А вот эта картина написана, дай бог памяти… А-а! Жук в тот раз уговаривал продать несколько картин, а когда Корсаков отказался, притащил водки и девок с Тверской. Игорю тогда поосторожней бы, а он гусарил, показывал, какой он крутой — садил стакан за стаканом без закуски, а девки подбадривали. Наутро очнулся — половины картин как не было. Жучила, гад, сказал, что Корсаков их спьяну раздарил девкам. Это потом только Игорь узнал, что у Жука такой прием: подпоить несговорчивого живописца в теплой компании, а после сказать, что картины подарены девочкам. Девчонок, конечно, не найдешь, да никто и не искал, а Жук выгодно сплавлял полотна. На этом и поднялся, скотина. С горя Корсаков квасил неделю, а опомнился только когда ночью явились ему черти и поманили за собой. На этом полотне изобразил Игорь Евгения Жуковицкого. Вернее, не самого Жука — кому он интересен, урод вислозадый, а его поганую душу. Картина получилась кошмарной — Гигер позавидовал бы. Корсаков и сам на нее смотреть не мог — страшно становилось, а потому убрал в подвал. Но продавать картину не хотел: пусть будет, как напоминание и о Жучиле с его подленькими приемчиками, и о чертях, тащивших Корсакова в преисподнюю.
А вот полотна, о которых Жуковицкий расспрашивал: на одном летящий снег, как если бы на него смотрел лежавший на земле человек. Снежинки будто замерли в хороводе. Именно замерли, а не летят, кружась, на зрителя. И в хороводе их есть какой-то смысл: из хаотичного движения они складываются то ли в надпись на незнакомом языке, то ли в математическую формулу.

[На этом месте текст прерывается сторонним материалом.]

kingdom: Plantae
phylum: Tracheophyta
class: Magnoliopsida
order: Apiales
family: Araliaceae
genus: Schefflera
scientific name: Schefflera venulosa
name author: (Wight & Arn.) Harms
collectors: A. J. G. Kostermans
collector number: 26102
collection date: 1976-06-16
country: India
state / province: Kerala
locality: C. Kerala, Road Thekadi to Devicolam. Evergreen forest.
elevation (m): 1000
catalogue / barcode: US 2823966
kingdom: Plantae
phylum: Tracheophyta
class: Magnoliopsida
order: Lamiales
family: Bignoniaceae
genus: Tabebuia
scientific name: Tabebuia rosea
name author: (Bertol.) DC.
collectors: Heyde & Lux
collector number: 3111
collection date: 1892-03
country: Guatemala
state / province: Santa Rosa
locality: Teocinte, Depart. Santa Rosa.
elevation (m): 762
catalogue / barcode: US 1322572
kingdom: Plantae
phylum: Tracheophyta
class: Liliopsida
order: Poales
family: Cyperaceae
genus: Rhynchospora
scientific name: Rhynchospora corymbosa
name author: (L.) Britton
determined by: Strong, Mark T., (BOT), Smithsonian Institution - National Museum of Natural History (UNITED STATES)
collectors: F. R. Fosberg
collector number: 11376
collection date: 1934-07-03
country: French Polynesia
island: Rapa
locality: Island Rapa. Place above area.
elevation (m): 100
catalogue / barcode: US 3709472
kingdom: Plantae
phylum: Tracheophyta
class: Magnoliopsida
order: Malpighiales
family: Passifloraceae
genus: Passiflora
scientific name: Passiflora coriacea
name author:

Вторая картина, «Знамение» — главная из цикла «Руны и Тела». В багровом мареве застыли искаженные, дрожащие, фигуры людей. Над их головами сплелись руны, или что-то подобное, может даже знаки шумерского письма, хотя откуда Корсакову знать, как они выглядят. Среди ночи что-то словно толкнуло его. Он вскочил и лихорадочно принялся работать. Зажег все имевшиеся в доме свечи и до самого рассвета исступленно творил. Картина забрала все силы и под утро он рухнул на матрас и провалился в сон без сновидений, как смертельно уставший человек. Проснувшись, он даже не смог вспомнить того состояния, в котором работал. Картина была странная, написанная даже не в его, Игоря Корсакова, манере. Он выставлял ее пару раз, но без успеха и в конце концов спрятал в подвал. И вот теперь картиной заинтересовался Жуковицкий. Интересно знать, сам он вспомнил ее, или по чьей-то просьбе «подъехал» к Игорю? Если Жучила по собственной инициативе решил купить «Знамение» и «Снег» — цена одна, но если это заказ, то надо держать ухо востро. Хорошо бы Леню потеребить — он многих коллекционеров знает, может выяснить, не собирает ли кто подобные полотна? Так или иначе, картины оставлять в квартире нельзя — Жук украдет и не поморщится. И еще посочувствует: что же ты, скажет, Гарик, не уберег? Я бы купил и за ценой не постоял бы, а ты…
Корсаков нашел в чулане полиэтиленовую пленку — такими парники укрывают, тщательно упаковал картины и, стараясь не потревожить соседей, отнес полотна в подвал. Там он завалил их старым хламом, картонными коробками, битым кирпичом. Даже пылью присыпал. Оглядев подвал он остался доволен — если и заглянет кто, тот же Жук, все равно не догадается, что под кучей мусора может храниться что-то стоящее.